Thirteen other militants were arrested in the raid, which the Jordanian Intelligence Department described as one of the largest manhunts since the star of the Syrian conflict.
The officials said the militants sought to destabilise the country’s security but did not specify which targets the militants planned to attack.
The raid came after a surveillance operation which enabled the security forces to identify the militants’ hideouts.
The seven militants who were killed were hiding in a residential building and were involved in a firefight with the military, including special forces. While Jordan has been deeply affected by the conflict in Syria, it is rare for there to be a confrontation between the security forces and militants.
The heavily-armed militants refused to hand themselves in and opened fired on the security forces with automatic weapons. Local media reports said security forces cordoned the area, cut off power to some part of the city and used smoke bombs and machine guns during the raids.
The security forces seized machine guns, ammunition and explosives.
Abdullah Ensour, Jordan’s prime minister, described the raid as a successful operation.
The raid “achieved its goals successfully,” he told parliament. “It has killed seven outlaws ... with links to terrorist organisations which sought to attack the country.”
Jordan is a key partner in the US-led anti-ISIL coalition, carrying out air strikes against the extremists in Syria.

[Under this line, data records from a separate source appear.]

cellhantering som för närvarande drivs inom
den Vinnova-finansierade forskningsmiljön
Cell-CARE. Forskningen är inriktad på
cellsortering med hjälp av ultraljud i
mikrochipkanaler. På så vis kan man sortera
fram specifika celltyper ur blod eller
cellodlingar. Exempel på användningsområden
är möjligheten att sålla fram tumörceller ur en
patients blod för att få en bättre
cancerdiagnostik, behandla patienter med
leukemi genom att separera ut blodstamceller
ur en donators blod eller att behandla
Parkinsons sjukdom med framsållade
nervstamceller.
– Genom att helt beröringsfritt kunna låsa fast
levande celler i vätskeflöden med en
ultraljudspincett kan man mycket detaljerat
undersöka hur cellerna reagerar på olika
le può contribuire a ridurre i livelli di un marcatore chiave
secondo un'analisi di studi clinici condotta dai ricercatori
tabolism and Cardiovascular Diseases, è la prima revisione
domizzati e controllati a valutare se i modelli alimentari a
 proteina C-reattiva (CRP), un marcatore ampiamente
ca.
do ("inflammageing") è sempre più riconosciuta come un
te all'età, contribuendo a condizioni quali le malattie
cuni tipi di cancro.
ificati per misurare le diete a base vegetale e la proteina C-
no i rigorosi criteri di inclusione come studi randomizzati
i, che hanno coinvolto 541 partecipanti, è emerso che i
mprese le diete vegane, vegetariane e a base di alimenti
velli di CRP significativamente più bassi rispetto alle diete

While Jordan has taken several measures to combat ISIL, including beefing up security at its borders with both Iraq and Syria and arresting militants and extremist sympathisers, the latest crackdown reflects a change in how the security forces are dealing with hardliners, said Hasan Abu Hanieh, an expert in Islamist groups.
“Jordan’s approach in dealing with jihadists is changing from arrests and referral to courts to direct confrontations, which is not common. At the same time, it seems that there has been a decision within the Salafi Jihadist movement not to surrender to authorities.”
Since the Syrian war broke out five years ago, Irbid which is close to the border with Syria has turned in to a hotbed for militant.
Experts say 2,000 Jordanians are fighting alongside extremists in Syria and Iraq, the majority with ISIL, making Jordanians one of the largest contingents of foreign fighters after Tunisia and Saudi Arabia. While Jordan has managed so far to avoid the violence spilling across the border, the threats continue.
“These groups are focusing attention on Jordan, planning to carry out assassinations and attacks to destabilise the country contrary to speculations that they were planning to infiltrate Syria,” said Awni Adwan, a Jordanian senator and a former army general. “We are expecting more attempts.”